PROBLEM TO SOLVE :: Write out, unchanged, the lines of the items below from the line with "longitude: 174.7141" through the line with "longitude: 90.3750", including both of those lines.

* start *

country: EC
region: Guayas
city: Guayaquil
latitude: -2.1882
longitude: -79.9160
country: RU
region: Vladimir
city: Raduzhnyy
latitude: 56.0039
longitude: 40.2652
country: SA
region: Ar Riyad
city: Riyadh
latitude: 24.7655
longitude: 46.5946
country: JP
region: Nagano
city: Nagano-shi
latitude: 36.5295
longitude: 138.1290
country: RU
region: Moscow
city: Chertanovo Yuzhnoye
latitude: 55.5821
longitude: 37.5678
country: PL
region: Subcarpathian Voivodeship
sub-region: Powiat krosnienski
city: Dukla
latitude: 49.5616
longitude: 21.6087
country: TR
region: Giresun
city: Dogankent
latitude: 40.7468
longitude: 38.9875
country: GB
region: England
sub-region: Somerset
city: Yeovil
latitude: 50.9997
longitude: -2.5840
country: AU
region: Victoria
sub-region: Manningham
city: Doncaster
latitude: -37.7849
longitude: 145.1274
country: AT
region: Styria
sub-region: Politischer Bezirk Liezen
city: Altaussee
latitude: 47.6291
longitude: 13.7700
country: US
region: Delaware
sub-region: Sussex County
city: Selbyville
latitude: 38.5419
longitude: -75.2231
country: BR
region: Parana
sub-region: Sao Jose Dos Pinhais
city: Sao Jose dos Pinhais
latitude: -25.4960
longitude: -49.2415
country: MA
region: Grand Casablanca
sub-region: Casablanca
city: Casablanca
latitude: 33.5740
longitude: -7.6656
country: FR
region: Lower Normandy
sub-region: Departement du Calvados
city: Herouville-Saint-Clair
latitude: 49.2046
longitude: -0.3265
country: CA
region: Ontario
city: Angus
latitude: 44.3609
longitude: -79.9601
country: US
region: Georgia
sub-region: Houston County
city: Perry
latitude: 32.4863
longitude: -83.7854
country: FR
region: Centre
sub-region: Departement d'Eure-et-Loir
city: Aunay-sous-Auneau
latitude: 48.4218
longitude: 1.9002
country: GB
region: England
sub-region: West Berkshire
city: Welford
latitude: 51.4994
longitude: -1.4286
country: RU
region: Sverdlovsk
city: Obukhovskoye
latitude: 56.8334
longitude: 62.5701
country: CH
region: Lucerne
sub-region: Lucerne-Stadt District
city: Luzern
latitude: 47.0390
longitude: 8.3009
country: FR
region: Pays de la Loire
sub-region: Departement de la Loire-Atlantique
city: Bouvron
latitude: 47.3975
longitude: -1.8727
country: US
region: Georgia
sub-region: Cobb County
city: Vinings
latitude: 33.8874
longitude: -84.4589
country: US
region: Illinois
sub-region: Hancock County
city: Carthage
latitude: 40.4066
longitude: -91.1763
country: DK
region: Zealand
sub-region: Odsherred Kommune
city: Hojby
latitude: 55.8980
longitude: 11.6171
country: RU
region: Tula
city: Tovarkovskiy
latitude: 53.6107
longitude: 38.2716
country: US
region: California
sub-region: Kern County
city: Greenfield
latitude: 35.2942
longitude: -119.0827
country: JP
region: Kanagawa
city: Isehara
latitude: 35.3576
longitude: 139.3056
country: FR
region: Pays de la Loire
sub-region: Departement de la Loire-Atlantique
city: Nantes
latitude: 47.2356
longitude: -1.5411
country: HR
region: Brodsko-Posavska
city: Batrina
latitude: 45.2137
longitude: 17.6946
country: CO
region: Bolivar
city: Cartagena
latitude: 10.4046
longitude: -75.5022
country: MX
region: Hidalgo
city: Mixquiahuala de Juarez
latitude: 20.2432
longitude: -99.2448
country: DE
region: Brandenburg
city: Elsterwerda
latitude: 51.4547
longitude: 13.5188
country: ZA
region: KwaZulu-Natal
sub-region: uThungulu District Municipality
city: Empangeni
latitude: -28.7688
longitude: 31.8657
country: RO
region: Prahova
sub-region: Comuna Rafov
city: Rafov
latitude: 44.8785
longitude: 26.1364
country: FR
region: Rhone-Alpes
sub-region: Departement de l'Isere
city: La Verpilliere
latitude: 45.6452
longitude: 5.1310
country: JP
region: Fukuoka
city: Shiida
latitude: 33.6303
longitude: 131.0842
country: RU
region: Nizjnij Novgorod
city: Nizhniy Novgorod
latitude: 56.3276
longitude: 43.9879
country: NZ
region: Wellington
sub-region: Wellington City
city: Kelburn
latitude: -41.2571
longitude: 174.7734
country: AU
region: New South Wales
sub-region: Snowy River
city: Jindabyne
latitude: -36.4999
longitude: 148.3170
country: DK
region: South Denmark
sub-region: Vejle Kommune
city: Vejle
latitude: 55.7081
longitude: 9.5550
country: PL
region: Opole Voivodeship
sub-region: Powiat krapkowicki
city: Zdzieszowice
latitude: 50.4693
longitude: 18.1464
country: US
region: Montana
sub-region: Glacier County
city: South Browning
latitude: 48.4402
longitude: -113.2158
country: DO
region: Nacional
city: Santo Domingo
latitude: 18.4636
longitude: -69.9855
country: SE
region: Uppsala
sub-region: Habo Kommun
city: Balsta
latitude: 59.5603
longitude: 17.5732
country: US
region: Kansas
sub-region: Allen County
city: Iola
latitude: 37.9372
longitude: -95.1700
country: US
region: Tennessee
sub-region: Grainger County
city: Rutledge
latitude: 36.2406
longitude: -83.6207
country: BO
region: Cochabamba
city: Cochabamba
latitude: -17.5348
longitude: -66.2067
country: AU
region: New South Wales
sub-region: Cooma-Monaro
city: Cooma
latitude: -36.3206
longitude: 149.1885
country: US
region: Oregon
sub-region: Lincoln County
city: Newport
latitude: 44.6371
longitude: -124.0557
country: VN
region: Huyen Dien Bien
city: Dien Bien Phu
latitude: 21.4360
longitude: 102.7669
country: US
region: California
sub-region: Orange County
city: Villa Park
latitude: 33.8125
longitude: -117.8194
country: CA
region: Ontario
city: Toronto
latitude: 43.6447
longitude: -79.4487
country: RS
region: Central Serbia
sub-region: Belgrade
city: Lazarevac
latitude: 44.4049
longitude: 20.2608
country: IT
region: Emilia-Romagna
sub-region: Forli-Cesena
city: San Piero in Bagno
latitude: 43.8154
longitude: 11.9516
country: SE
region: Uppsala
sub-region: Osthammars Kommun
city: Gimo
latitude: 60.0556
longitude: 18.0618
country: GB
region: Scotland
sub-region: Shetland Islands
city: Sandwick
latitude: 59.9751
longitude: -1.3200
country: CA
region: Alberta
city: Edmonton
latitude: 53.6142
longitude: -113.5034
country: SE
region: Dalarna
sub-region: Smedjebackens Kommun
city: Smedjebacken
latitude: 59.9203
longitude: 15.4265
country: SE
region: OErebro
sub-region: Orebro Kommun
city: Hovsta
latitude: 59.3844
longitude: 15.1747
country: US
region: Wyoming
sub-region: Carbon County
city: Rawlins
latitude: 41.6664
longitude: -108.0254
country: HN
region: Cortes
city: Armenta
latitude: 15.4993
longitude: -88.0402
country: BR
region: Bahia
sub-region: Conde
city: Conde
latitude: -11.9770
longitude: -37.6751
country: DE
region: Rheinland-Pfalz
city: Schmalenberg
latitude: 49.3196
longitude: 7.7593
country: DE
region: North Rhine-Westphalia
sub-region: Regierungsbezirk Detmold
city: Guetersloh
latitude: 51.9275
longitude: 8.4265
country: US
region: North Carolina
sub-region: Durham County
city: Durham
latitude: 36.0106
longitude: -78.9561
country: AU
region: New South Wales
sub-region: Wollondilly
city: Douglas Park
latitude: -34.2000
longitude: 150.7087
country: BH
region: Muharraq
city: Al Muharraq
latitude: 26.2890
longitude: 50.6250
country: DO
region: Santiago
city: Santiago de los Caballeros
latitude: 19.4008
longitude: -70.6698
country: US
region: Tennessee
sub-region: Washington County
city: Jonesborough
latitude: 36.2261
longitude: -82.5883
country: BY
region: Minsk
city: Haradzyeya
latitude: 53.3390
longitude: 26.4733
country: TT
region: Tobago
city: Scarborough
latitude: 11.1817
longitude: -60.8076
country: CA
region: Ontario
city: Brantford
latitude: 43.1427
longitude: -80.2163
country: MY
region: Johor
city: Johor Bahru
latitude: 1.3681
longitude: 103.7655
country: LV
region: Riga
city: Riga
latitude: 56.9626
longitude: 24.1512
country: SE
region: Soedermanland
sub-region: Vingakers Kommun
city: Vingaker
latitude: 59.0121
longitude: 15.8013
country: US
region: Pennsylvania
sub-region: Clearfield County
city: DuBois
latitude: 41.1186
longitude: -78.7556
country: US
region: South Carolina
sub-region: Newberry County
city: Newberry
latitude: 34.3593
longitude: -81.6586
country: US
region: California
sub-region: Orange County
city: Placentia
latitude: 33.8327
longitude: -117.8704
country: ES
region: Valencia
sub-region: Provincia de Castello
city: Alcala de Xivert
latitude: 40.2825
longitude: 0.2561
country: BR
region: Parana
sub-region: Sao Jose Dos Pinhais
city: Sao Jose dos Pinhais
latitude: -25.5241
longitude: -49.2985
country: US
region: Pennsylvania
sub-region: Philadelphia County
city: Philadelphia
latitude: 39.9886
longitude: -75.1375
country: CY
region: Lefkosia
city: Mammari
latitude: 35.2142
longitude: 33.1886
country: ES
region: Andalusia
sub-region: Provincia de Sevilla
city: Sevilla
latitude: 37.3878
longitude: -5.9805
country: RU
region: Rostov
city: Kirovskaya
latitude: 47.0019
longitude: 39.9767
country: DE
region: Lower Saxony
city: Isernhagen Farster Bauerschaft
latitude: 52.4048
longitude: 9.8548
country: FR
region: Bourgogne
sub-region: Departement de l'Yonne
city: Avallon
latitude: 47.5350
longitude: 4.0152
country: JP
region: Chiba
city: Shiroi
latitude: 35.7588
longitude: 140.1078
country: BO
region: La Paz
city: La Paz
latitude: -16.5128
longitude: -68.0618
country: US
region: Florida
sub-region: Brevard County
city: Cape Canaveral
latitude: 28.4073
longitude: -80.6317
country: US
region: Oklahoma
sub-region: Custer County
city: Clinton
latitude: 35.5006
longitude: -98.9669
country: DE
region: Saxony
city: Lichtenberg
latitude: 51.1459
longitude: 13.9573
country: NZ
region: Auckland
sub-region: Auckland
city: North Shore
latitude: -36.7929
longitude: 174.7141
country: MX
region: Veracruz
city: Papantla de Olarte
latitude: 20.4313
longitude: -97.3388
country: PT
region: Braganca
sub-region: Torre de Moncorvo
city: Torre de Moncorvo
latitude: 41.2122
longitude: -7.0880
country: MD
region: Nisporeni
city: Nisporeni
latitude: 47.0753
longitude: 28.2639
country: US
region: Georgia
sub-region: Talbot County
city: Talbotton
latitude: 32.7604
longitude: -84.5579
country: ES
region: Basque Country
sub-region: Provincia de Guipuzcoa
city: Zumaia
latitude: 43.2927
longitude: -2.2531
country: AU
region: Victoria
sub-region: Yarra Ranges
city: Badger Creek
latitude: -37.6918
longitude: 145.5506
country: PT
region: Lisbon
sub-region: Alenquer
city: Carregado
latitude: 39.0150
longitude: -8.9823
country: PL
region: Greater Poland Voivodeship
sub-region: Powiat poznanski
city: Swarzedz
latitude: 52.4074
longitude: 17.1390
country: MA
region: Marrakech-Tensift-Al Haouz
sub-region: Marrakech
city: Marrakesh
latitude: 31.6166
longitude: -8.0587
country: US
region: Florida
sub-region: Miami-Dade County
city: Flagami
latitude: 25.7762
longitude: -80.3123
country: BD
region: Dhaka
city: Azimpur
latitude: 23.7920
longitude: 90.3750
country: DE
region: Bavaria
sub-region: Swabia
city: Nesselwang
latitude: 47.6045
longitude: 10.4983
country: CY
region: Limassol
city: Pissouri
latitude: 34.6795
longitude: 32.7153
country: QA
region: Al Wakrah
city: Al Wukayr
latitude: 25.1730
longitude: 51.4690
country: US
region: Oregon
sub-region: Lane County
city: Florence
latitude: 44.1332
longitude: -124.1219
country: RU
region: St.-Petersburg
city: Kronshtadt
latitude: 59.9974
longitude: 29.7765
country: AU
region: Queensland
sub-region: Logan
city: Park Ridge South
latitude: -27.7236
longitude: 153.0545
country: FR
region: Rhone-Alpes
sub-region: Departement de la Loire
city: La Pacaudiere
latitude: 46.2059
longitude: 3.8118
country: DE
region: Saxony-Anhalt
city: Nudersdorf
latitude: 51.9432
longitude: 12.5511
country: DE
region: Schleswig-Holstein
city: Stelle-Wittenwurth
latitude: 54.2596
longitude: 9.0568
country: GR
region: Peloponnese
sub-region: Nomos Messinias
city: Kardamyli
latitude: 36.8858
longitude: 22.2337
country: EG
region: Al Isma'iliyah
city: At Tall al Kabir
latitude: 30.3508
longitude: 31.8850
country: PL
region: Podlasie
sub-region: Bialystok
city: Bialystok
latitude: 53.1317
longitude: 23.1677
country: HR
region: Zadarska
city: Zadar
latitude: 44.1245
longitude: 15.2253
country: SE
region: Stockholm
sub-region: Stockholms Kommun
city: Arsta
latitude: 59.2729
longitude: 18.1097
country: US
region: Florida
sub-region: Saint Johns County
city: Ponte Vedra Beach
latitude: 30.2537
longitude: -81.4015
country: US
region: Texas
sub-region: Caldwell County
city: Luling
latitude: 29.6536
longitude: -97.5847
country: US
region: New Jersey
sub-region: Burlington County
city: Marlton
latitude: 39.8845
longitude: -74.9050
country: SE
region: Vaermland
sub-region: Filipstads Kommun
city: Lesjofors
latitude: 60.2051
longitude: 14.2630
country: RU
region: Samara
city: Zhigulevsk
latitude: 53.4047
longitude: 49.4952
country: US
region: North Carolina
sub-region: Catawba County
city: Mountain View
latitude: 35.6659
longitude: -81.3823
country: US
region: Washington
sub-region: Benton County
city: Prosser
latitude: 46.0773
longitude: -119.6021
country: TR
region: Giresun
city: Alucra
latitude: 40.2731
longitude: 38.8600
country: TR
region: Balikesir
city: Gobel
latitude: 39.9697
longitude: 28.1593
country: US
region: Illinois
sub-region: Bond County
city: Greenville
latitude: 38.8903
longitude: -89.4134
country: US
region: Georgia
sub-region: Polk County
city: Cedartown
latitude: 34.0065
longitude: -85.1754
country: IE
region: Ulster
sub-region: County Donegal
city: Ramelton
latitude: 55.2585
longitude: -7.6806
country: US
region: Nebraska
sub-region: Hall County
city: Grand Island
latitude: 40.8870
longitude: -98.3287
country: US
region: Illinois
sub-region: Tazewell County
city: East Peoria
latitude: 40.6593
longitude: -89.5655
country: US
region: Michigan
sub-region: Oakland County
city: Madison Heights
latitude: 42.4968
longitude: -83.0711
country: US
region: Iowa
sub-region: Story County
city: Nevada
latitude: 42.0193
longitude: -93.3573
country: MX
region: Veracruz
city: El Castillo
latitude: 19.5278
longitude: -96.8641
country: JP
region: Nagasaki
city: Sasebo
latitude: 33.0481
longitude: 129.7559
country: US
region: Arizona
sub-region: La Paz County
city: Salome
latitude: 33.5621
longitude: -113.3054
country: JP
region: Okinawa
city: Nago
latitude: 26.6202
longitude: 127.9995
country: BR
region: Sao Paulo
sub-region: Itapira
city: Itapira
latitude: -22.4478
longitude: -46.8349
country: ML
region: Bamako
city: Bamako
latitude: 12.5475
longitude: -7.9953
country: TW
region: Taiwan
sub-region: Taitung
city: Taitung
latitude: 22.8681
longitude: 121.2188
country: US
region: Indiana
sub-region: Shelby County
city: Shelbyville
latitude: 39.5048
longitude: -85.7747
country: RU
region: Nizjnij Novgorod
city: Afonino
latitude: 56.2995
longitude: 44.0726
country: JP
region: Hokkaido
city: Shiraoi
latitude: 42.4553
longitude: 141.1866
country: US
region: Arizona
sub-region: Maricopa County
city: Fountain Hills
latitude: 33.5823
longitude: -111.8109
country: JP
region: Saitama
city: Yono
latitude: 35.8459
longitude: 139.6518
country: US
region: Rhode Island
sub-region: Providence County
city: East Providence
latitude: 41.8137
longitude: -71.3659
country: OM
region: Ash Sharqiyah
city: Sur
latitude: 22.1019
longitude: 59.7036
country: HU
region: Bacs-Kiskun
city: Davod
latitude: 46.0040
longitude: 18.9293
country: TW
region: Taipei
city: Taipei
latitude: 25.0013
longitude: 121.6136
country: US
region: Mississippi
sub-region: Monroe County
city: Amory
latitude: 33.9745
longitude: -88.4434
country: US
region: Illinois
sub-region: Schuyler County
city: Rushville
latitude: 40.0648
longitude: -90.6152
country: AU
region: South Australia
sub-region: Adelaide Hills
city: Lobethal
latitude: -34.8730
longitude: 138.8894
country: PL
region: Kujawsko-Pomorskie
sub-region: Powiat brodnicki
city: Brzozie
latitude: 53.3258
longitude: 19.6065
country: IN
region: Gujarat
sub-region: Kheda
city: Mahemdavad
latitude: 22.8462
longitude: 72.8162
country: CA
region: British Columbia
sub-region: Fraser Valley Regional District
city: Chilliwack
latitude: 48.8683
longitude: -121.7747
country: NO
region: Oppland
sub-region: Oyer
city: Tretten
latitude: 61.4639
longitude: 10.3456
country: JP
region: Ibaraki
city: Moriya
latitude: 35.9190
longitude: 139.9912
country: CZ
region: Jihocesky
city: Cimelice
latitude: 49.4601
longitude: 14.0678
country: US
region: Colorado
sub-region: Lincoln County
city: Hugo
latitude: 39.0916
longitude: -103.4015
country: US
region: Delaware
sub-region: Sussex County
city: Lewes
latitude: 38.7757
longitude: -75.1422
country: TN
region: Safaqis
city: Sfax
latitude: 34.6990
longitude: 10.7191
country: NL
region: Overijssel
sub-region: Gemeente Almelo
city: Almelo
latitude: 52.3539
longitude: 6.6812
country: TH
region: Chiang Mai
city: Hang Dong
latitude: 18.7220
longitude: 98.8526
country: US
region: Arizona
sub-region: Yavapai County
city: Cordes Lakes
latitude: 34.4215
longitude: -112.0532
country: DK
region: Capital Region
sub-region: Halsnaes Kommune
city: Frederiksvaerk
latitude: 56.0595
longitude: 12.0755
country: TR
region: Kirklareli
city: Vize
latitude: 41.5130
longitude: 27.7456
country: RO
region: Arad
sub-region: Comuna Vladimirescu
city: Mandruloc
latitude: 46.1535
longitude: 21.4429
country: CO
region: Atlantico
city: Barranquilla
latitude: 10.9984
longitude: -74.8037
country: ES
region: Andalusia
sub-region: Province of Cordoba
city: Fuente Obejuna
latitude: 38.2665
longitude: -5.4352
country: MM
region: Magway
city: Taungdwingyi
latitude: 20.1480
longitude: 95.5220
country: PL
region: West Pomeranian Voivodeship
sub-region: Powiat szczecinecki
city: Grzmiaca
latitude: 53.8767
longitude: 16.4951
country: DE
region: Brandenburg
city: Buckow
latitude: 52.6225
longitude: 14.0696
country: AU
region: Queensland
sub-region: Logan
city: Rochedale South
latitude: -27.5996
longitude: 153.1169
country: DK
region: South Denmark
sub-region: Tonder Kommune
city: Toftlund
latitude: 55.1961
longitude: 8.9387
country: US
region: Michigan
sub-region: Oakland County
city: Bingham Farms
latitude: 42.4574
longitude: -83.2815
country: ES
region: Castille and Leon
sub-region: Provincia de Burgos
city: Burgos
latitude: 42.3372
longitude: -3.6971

* end *

SOLUTION FOR THIS TASK ::
longitude: 174.7141
country: MX
region: Veracruz
city: Papantla de Olarte
latitude: 20.4313
longitude: -97.3388
country: PT
region: Braganca
sub-region: Torre de Moncorvo
city: Torre de Moncorvo
latitude: 41.2122
longitude: -7.0880
country: MD
region: Nisporeni
city: Nisporeni
latitude: 47.0753
longitude: 28.2639
country: US
region: Georgia
sub-region: Talbot County
city: Talbotton
latitude: 32.7604
longitude: -84.5579
country: ES
region: Basque Country
sub-region: Provincia de Guipuzcoa
city: Zumaia
latitude: 43.2927
longitude: -2.2531
country: AU
region: Victoria
sub-region: Yarra Ranges
city: Badger Creek
latitude: -37.6918
longitude: 145.5506
country: PT
region: Lisbon
sub-region: Alenquer
city: Carregado
latitude: 39.0150
longitude: -8.9823
country: PL
region: Greater Poland Voivodeship
sub-region: Powiat poznanski
city: Swarzedz
latitude: 52.4074
longitude: 17.1390
country: MA
region: Marrakech-Tensift-Al Haouz
sub-region: Marrakech
city: Marrakesh
latitude: 31.6166
longitude: -8.0587
country: US
region: Florida
sub-region: Miami-Dade County
city: Flagami
latitude: 25.7762
longitude: -80.3123
country: BD
region: Dhaka
city: Azimpur
latitude: 23.7920
longitude: 90.3750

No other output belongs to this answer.